When CPP + Surgical Menopause + Pelvic Floor Dysfunction Overlap
In some patients, chronic pelvic pain persists after surgery and menopause, complicated by pelvic floor dysfunction (PFD).
What happens with PFD:
Pain cycle: Long-term pain → pelvic floor tension and spasm → trigger points → pelvic floor muscles become independent pain generators.
New pain target: Even if endometriosis lesions shrink, the pelvic floor continues to “remember” pain.
Combined pathology: Kidney deficiency + blood stasis + liver-blood insufficiency → poor nourishment of muscles and tendons, leading to persistent spasm and pain.
Integrative Treatment Strategy
This requires three combined approaches:
Herbal medicine
Tonify Kidney essence, nourish Liver blood, relax spasm, move blood stasis.

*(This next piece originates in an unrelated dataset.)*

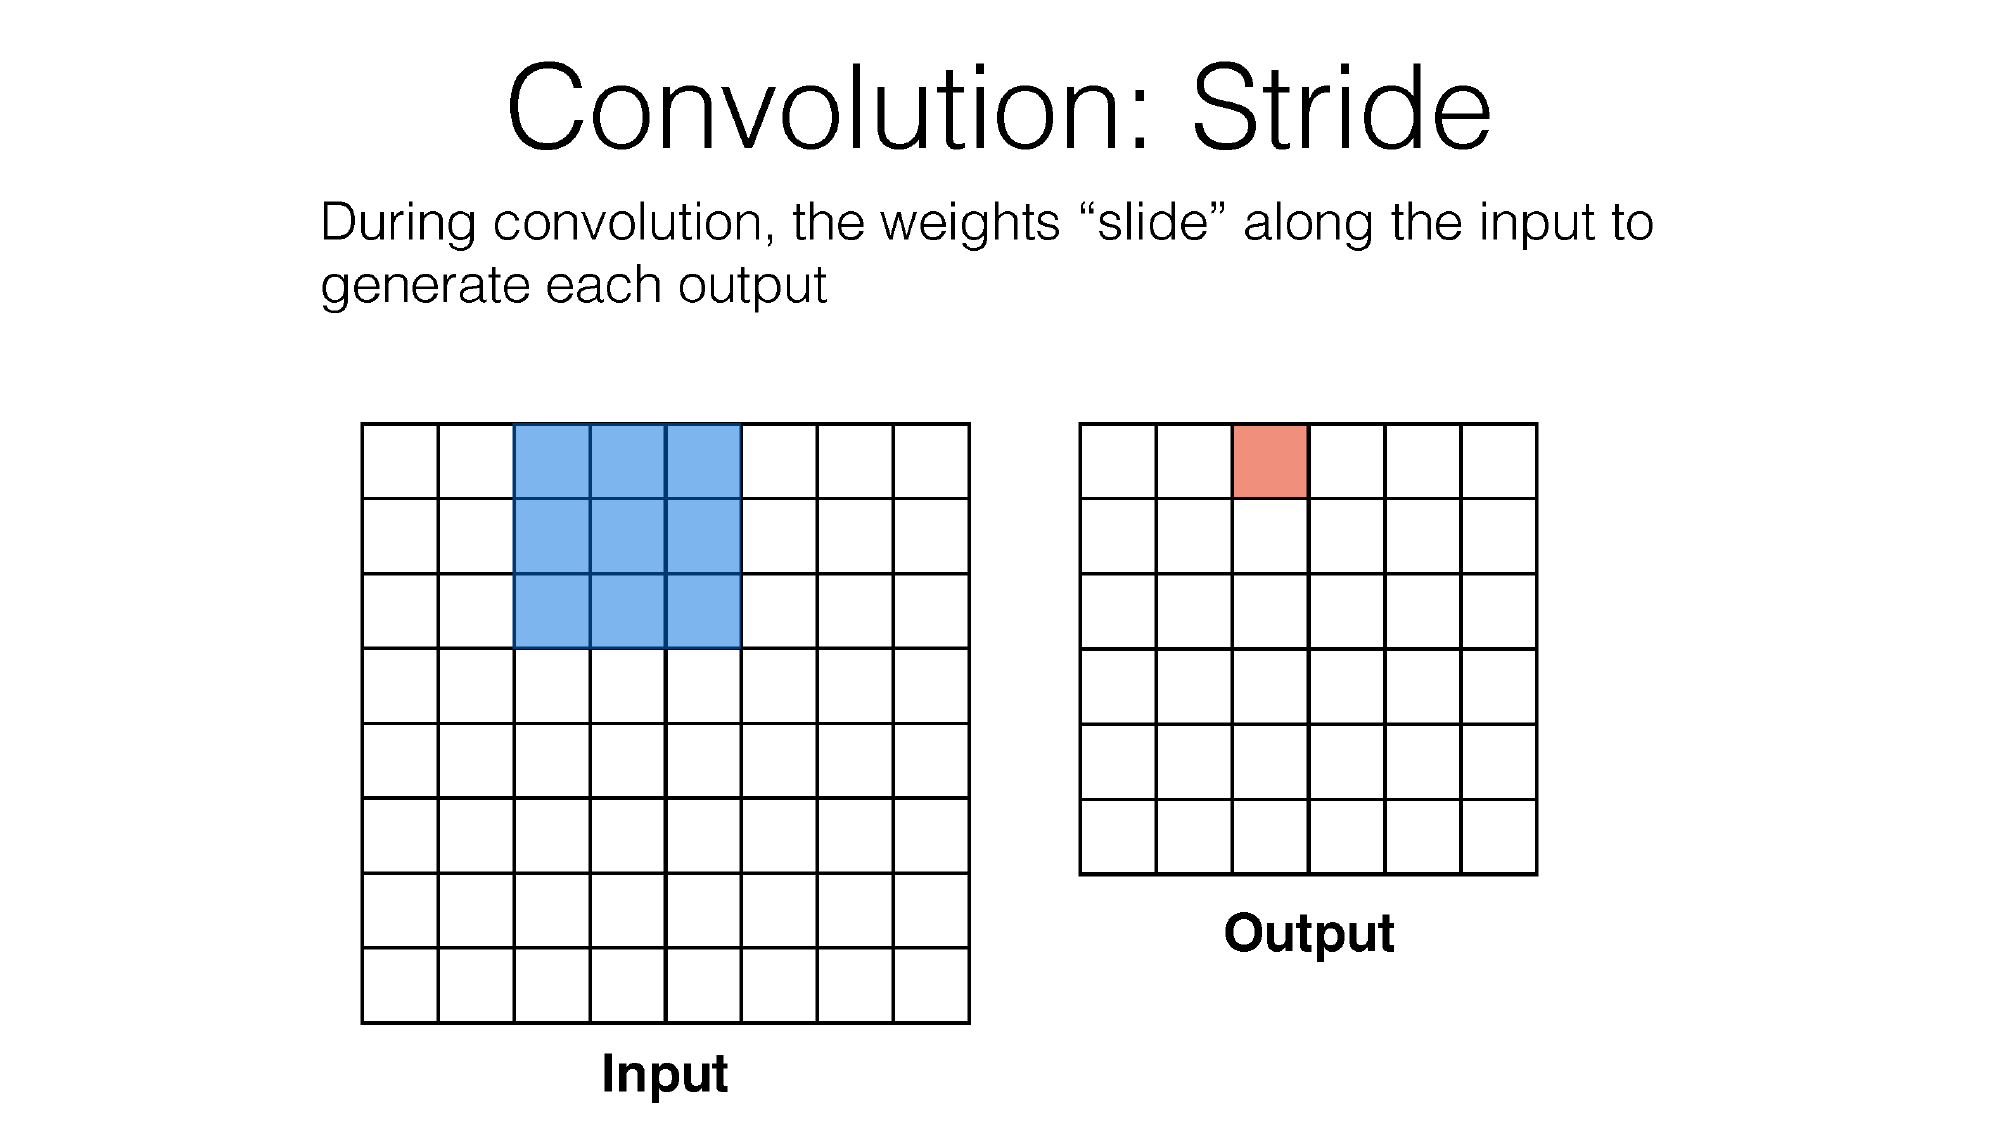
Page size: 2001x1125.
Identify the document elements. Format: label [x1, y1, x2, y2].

picture [249, 0, 1751, 1125]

Example: Shao Yao Gan Cao Tang for relieving muscle spasm.
Acupuncture
Frequency: 2–3 times per week initially, then reduce as stable.
Key points: local deep needling (BL32, BL35, Huiyang), distal regulation (LR3, LR5, SP6), plus electroacupuncture or moxibustion.
Self-care rehabilitation
Pelvic floor relaxation > contraction: Avoid Kegel exercises initially.
Diaphragmatic breathing: Gentle belly breathing to relax pelvic floor.
Gentle stretching: Hips, thighs, abdomen (happy baby pose, butterfly stretch, gentle squats).
Avoid strain: No heavy lifting, minimize long sitting, avoid constipation.
Heat therapy: Warm sitz baths (around 40°C, 15–20 minutes) relieve spasm and pain.
Conclusion: A Three-Dimensional Healing Model
For patients with endometriosis post-surgery, chronic pelvic pain, and pelvic floor dysfunction, TCM provides a comprehensive framework:
Herbal medicine – nourish, regulate, relieve stasis.
Acupuncture – target pelvic pain and muscle spasm.
Self-care & rehabilitation – breathing, stretching, heat therapy.
Only by combining these three levels can we break the vicious cycle of chronic pelvic pain and restore lasting relief.